### Provided data
□ □ □
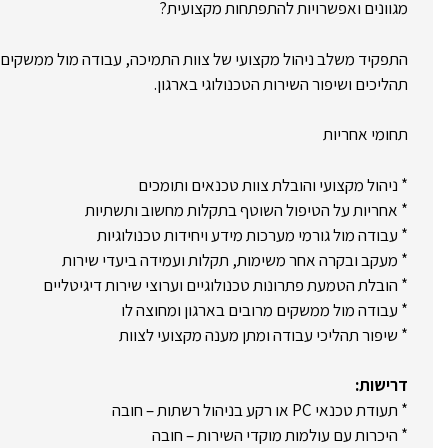
מגוונים ואפשרויות להתפתחות מקצועית?
התפקיד משלב ניהול מקצועי של צוות התמיכה, עבודה מול ממשקים טכ
תהליכים ושיפור השירות הטכנולוגי בארגון.
תחומי אחריות
* ניהול מקצועי והובלת צוות טכנאים ותומכים
* אחריות על הטיפול השוטף בתקלות מחשוב ותשתיות
* עבודה מול גורמי מערכות מידע ויחידות טכנולוגיות
* מעקב ובקרה אחר משימות, תקלות ועמידה ביעדי שירות
* הובלת הטמעת פתרונות טכנולוגיים וערוצי שירות דיגיטליים
* עבודה מול ממשקים מרובים בארגון ומחוצה לו
* שיפור תהליכי עבודה ומתן מענה מקצועי לצוות
דרישות:
* תעודת טכנאי PC או רקע בניהול רשתות – חובה
* היכרות עם עולמות מוקדי השירות – חובה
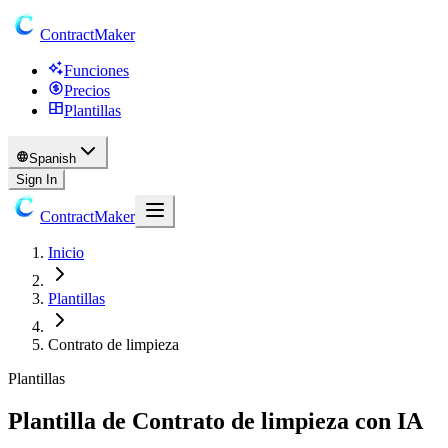
ContractMaker
Funciones
Precios
Plantillas
Spanish
Sign In
ContractMaker
Inicio
Plantillas
Contrato de limpieza
Plantillas
Plantilla de Contrato de limpieza con IA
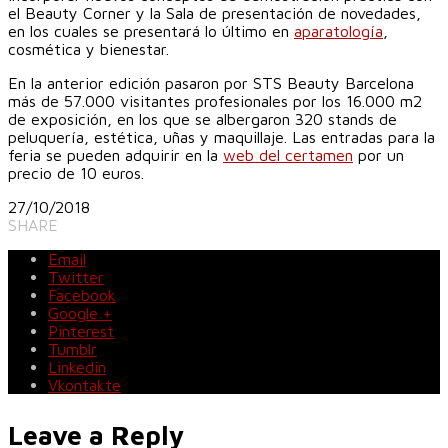
el Beauty Corner y la Sala de presentación de novedades,
en los cuales se presentará lo último en
aparatología
,
cosmética y bienestar.
En la anterior edición pasaron por STS Beauty Barcelona
más de 57.000 visitantes profesionales por los 16.000 m2
de exposición, en los que se albergaron 320 stands de
peluquería, estética, uñas y maquillaje. Las entradas para la
feria se pueden adquirir en la
web del certamen
por un
precio de 10 euros.
27/10/2018
SHARE
Email
Twitter
Facebook
Google +
Pinterest
Tumblr
Linkedin
Vkontakte
Leave a Reply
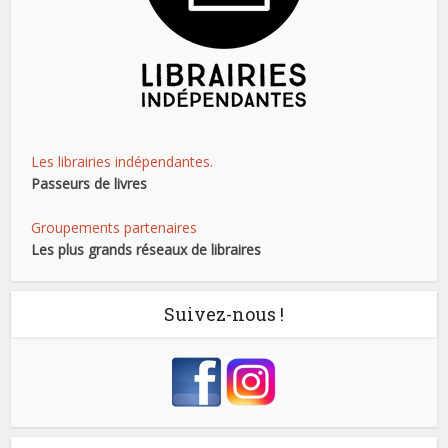
Les librairies indépendantes.
Passeurs de livres
Groupements partenaires
Les plus grands réseaux de libraires
Suivez-nous !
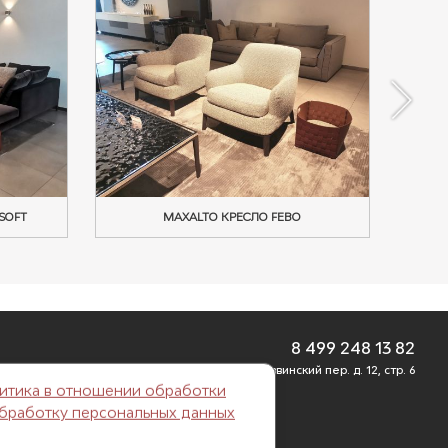
SOFT
MAXALTO КРЕСЛО FEBO
8 499 248 13 82
г. Москва, Б. Саввинский пер. д. 12, стр. 6
итика в отношении обработки
обработку персональных данных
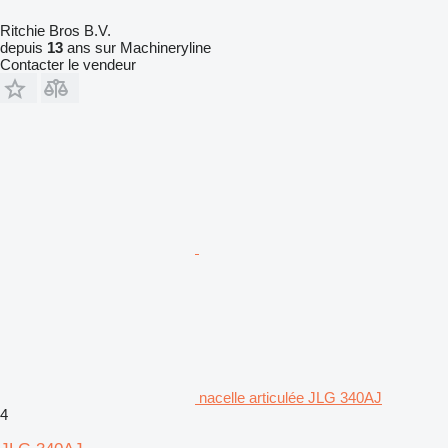
Ritchie Bros B.V.
depuis
13
ans sur Machineryline
Contacter le vendeur
nacelle articulée JLG 340AJ
4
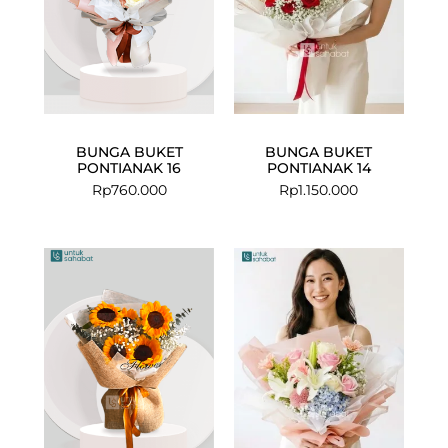
BUNGA BUKET
BUNGA BUKET
PONTIANAK 16
PONTIANAK 14
Rp
760.000
Rp
1.150.000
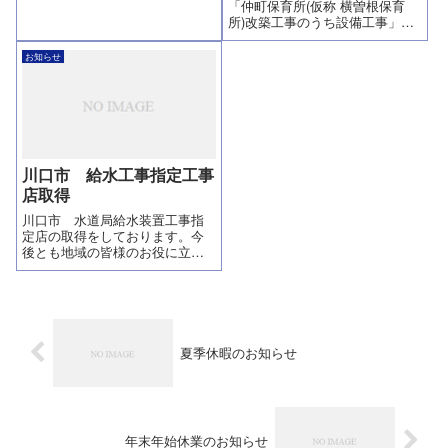
「仲町保育所(仮称 横曽根保育
願い致します。2024年12月28日
所)改築工事のうち設備工事」は
(土)～2025年1月5日(日)※1月6日
無事竣工を迎える事が出来まし
(月)より通常営業
た。これも各協力業者様並びに
お知らせ
各関係者様のお力添えのおかげ
でございます。ありがとうござ
いました。
川口市 給水工事指定工事
店取得
川口市 水道局給水装置工事指
定店の取得をしております。今
後とも地域の皆様のお役に立て
るよう努力して参ります。川口
市水道局指定給水装置工事事業
者指定番号 ７５４号発行
日 平成29年4月20日
夏季休暇のお知らせ
年末年始休業のお知らせ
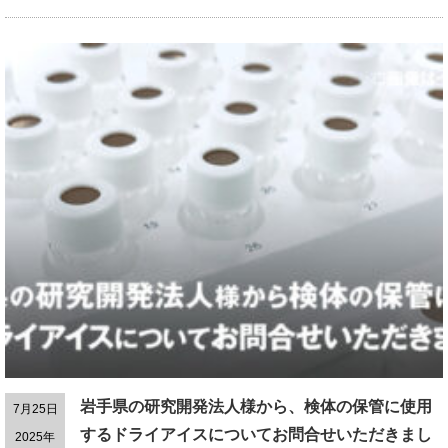
岩手県の研究開発法人様から、検体の保管に使用
7月25日
するドライアイスについてお問合せいただきまし
2025年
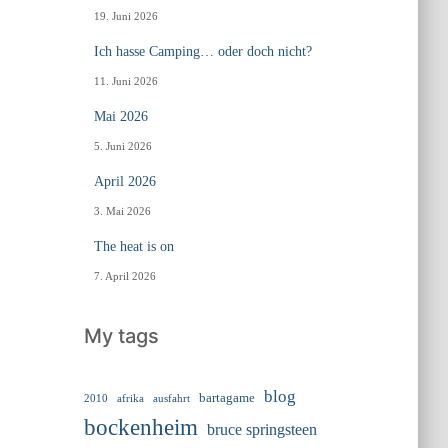
19. Juni 2026
Ich hasse Camping… oder doch nicht?
11. Juni 2026
Mai 2026
5. Juni 2026
April 2026
3. Mai 2026
The heat is on
7. April 2026
My tags
blog
bartagame
2010
ausfahrt
afrika
bockenheim
bruce springsteen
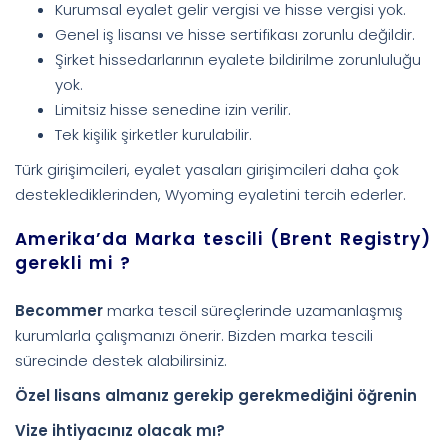
Kurumsal eyalet gelir vergisi ve hisse vergisi yok.
Genel iş lisansı ve hisse sertifikası zorunlu değildir.
Şirket hissedarlarının eyalete bildirilme zorunluluğu
yok.
Limitsiz hisse senedine izin verilir.
Tek kişilik şirketler kurulabilir.
Türk girişimcileri, eyalet yasaları girişimcileri daha çok
desteklediklerinden, Wyoming eyaletini tercih ederler.
Amerika’da Marka tescili (Brent Registry)
gerekli mi ?
Becommer
marka tescil süreçlerinde uzamanlaşmış
kurumlarla çalışmanızı önerir. Bizden marka tescili
sürecinde destek alabilirsiniz.
Özel lisans almanız gerekip gerekmediğini öğrenin
Vize ihtiyacınız olacak mı?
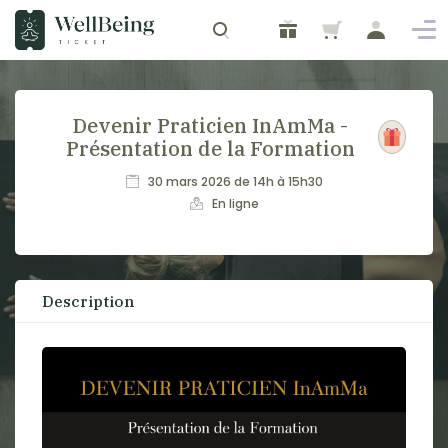
Devenir Praticien InAmMa -
Présentation de la Formation
30 mars 2026 de 14h à 15h30
En ligne
Description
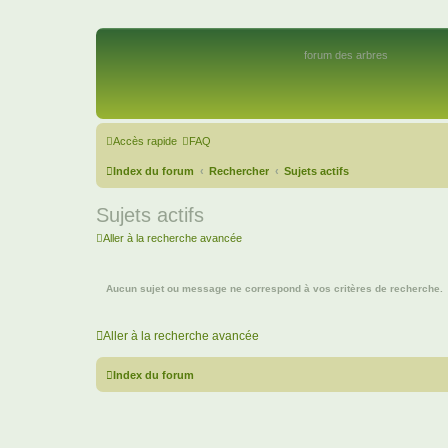
forum des arbres
Accès rapide
FAQ
Index du forum
Rechercher
Sujets actifs
Sujets actifs
Aller à la recherche avancée
Aucun sujet ou message ne correspond à vos critères de recherche.
Aller à la recherche avancée
Index du forum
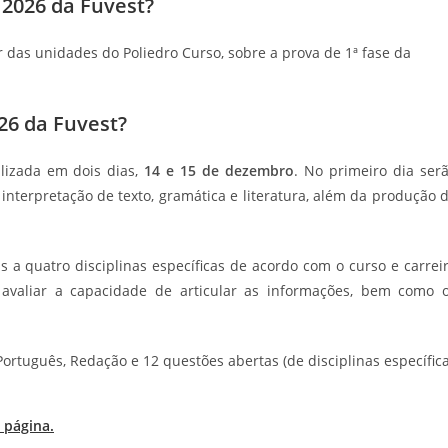
 2026 da Fuvest?
or das unidades do Poliedro Curso, sobre a prova de 1ª fase da
26 da Fuvest?
lizada em dois dias,
14 e 15 de dezembro
. No primeiro dia ser
interpretação de texto, gramática e literatura, além da produção 
s a quatro disciplinas específicas de acordo com o curso e carrei
é avaliar a capacidade de articular as informações, bem como 
ortuguês, Redação e 12 questões abertas (de disciplinas específic
 página.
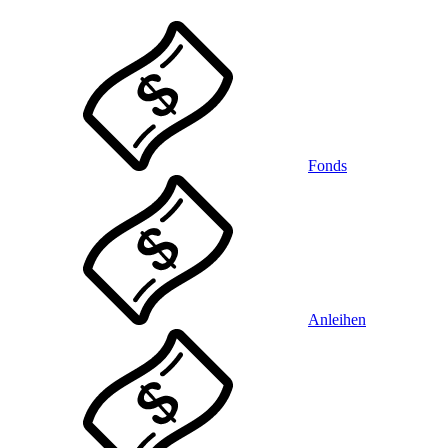
Fonds
Anleihen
□ □ □
### Task to complete
Would you return the records exactly, keeping out every picture?

### Answer space
מגוונים ואפשרויות להתפתחות מקצועית?
התפקיד משלב ניהול מקצועי של צוות התמיכה, עבודה מול ממשקים טכ
תהליכים ושיפור השירות הטכנולוגי בארגון.
תחומי אחריות
* ניהול מקצועי והובלת צוות טכנאים ותומכים
* אחריות על הטיפול השוטף בתקלות מחשוב ותשתיות
* עבודה מול גורמי מערכות מידע ויחידות טכנולוגיות
* מעקב ובקרה אחר משימות, תקלות ועמידה ביעדי שירות
* הובלת הטמעת פתרונות טכנולוגיים וערוצי שירות דיגיטליים
* עבודה מול ממשקים מרובים בארגון ומחוצה לו
* שיפור תהליכי עבודה ומתן מענה מקצועי לצוות
דרישות:
* תעודת טכנאי PC או רקע בניהול רשתות – חובה
* היכרות עם עולמות מוקדי השירות – חובה
ContractMaker
Funciones
Precios
Plantillas
Spanish
Sign In
ContractMaker
Inicio
Plantillas
Contrato de limpieza
Plantillas
Plantilla de Contrato de limpieza con IA
el Beauty Corner y la Sala de presentación de novedades,
en los cuales se presentará lo último en
aparatología
,
cosmética y bienestar.
En la anterior edición pasaron por STS Beauty Barcelona
más de 57.000 visitantes profesionales por los 16.000 m2
de exposición, en los que se albergaron 320 stands de
peluquería, estética, uñas y maquillaje. Las entradas para la
feria se pueden adquirir en la
web del certamen
por un
precio de 10 euros.
27/10/2018
SHARE
Email
Twitter
Facebook
Google +
Pinterest
Tumblr
Linkedin
Vkontakte
Leave a Reply
Les librairies indépendantes.
Passeurs de livres
Groupements partenaires
Les plus grands réseaux de libraires
Suivez-nous !
SOFT
MAXALTO КРЕСЛО FEBO
8 499 248 13 82
г. Москва, Б. Саввинский пер. д. 12, стр. 6
итика в отношении обработки
обработку персональных данных
Ritchie Bros B.V.
depuis
13
ans sur Machineryline
Contacter le vendeur
nacelle articulée JLG 340AJ
4
BUNGA BUKET
BUNGA BUKET
PONTIANAK 16
PONTIANAK 14
Rp
760.000
Rp
1.150.000
「仲町保育所(仮称 横曽根保育
願い致します。2024年12月28日
所)改築工事のうち設備工事」は
(土)～2025年1月5日(日)※1月6日
無事竣工を迎える事が出来まし
(月)より通常営業
た。これも各協力業者様並びに
お知らせ
各関係者様のお力添えのおかげ
でございます。ありがとうござ
いました。
川口市 給水工事指定工事
店取得
川口市 水道局給水装置工事指
定店の取得をしております。今
後とも地域の皆様のお役に立て
るよう努力して参ります。川口
市水道局指定給水装置工事事業
者指定番号 ７５４号発行
日 平成29年4月20日
夏季休暇のお知らせ
年末年始休業のお知らせ
岩手県の研究開発法人様から、検体の保管に使用
7月25日
するドライアイスについてお問合せいただきまし
2025年
19. Juni 2026
Ich hasse Camping… oder doch nicht?
11. Juni 2026
Mai 2026
5. Juni 2026
April 2026
3. Mai 2026
The heat is on
7. April 2026
My tags
blog
bartagame
2010
ausfahrt
afrika
bockenheim
bruce springsteen
Kurumsal eyalet gelir vergisi ve hisse vergisi yok.
Genel iş lisansı ve hisse sertifikası zorunlu değildir.
Şirket hissedarlarının eyalete bildirilme zorunluluğu
yok.
Limitsiz hisse senedine izin verilir.
Tek kişilik şirketler kurulabilir.
Türk girişimcileri, eyalet yasaları girişimcileri daha çok
desteklediklerinden, Wyoming eyaletini tercih ederler.
Amerika’da Marka tescili (Brent Registry)
gerekli mi ?
Becommer
marka tescil süreçlerinde uzamanlaşmış
kurumlarla çalışmanızı önerir. Bizden marka tescili
sürecinde destek alabilirsiniz.
Özel lisans almanız gerekip gerekmediğini öğrenin
Vize ihtiyacınız olacak mı?
Devenir Praticien InAmMa -
Présentation de la Formation
30 mars 2026 de 14h à 15h30
En ligne
Description
forum des arbres
Accès rapide
FAQ
Index du forum
Rechercher
Sujets actifs
Sujets actifs
Aller à la recherche avancée
Aucun sujet ou message ne correspond à vos critères de recherche.
Aller à la recherche avancée
Index du forum
 2026 da Fuvest?
or das unidades do Poliedro Curso, sobre a prova de 1ª fase da
26 da Fuvest?
lizada em dois dias,
14 e 15 de dezembro
. No primeiro dia ser
interpretação de texto, gramática e literatura, além da produção 
s a quatro disciplinas específicas de acordo com o curso e carrei
é avaliar a capacidade de articular as informações, bem como 
ortuguês, Redação e 12 questões abertas (de disciplinas específic
 página.
Fonds
Anleihen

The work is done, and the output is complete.